Geweiht wurde die Götzburg mit der 335. Sippung am 11. des Lethemonds a.U. 108 — dem Oktober 1967, zum zehnten Stiftungstag. Zuvor war das Reych mehrfach umgezogen; seither ist es sesshaft.
Unser Stammbaum
Reyche gründen Reyche: Jedes neue Reych geht aus einem Mutterreych hervor. Die Wetiflar entstammt damit einer langen Ahnenreihe, die über Gießen und Frankfurt bis zur Urschlaraffia in Prag zurückreicht.

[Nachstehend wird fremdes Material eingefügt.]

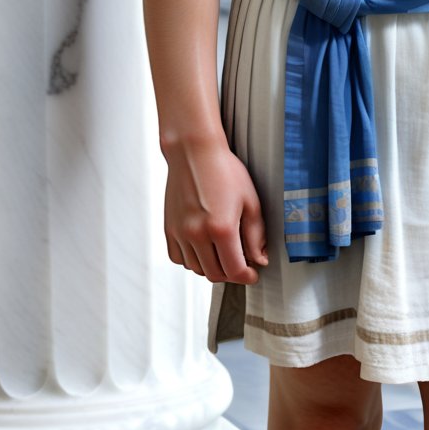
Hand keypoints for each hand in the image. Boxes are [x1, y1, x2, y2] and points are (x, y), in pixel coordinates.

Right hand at [163, 138, 267, 283]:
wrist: (194, 153)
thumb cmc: (224, 171)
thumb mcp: (250, 202)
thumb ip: (256, 235)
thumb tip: (259, 259)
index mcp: (221, 228)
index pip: (234, 270)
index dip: (246, 276)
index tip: (252, 274)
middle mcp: (197, 234)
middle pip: (215, 274)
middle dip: (231, 274)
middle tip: (241, 264)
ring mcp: (180, 232)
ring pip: (196, 269)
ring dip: (212, 268)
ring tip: (223, 254)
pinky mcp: (169, 228)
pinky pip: (179, 258)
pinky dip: (192, 260)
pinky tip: (203, 248)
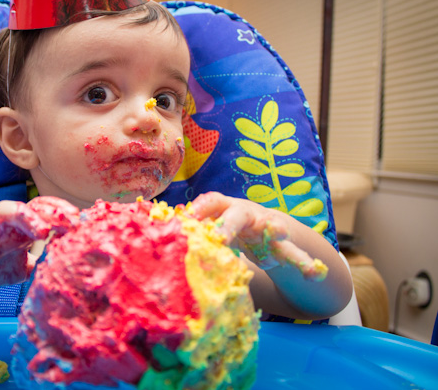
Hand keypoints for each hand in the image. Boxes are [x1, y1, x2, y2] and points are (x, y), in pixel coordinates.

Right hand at [0, 197, 78, 291]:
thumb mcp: (22, 267)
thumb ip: (42, 262)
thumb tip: (70, 262)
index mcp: (19, 230)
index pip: (41, 211)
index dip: (58, 212)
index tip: (78, 220)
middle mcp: (5, 227)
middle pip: (28, 207)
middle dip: (47, 211)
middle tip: (66, 222)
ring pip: (1, 214)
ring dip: (21, 216)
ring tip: (41, 231)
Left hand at [190, 192, 326, 280]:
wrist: (264, 230)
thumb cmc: (228, 227)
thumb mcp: (211, 226)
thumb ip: (194, 230)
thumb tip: (161, 235)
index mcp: (224, 207)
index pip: (211, 202)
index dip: (200, 208)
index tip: (187, 217)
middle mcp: (246, 212)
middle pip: (237, 215)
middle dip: (228, 224)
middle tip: (219, 237)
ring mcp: (266, 225)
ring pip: (273, 228)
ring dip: (275, 230)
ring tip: (280, 233)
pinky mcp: (282, 244)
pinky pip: (294, 254)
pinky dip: (304, 263)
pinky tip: (315, 273)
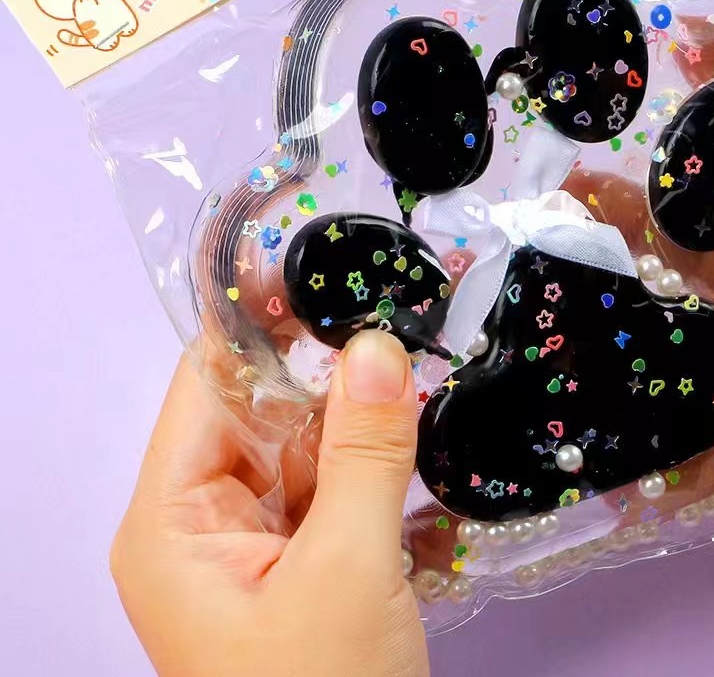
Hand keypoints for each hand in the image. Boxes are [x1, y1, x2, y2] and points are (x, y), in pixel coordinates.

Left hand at [111, 330, 429, 676]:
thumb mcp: (347, 567)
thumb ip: (364, 452)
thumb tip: (377, 345)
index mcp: (171, 523)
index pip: (206, 387)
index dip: (261, 326)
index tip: (327, 273)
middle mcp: (198, 526)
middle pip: (257, 412)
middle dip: (324, 371)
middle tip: (394, 316)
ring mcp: (251, 548)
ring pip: (300, 448)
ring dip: (354, 418)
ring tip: (415, 364)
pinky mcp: (296, 567)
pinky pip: (327, 488)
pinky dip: (367, 463)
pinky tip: (411, 430)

| Reych | Name | Profane Stadt | Gründung |
|---|---|---|---|
| 1 | Praga | Prag | 10.10.1859 |
| 3 | Lipsia | Leipzig | 23.8. a.U. 13 |
| 5 | Wratislavia | Breslau / Wrocław | 23.9. a.U. 17 |
| 8 | Colonia Agrippina | Köln | 15.10. a.U. 19 |
| 11 | Stutgardia | Stuttgart | 7.2. a.U. 20 |
| 76 | Francofurta | Frankfurt am Main | 10.1. a.U. 26 |
| 247 | Nauinheimbia Wettereiba aurea | Friedberg / Bad Nauheim | 8.11. a.U. 65 |
| 276 | Zu den Gyssen | Gießen | 30.4. a.U. 69 |
| 335 | Wetiflar | Wetzlar | 12.6. a.U. 98 |
a.U. steht für anno Uhui, die schlaraffische Zeitrechnung ab 1859.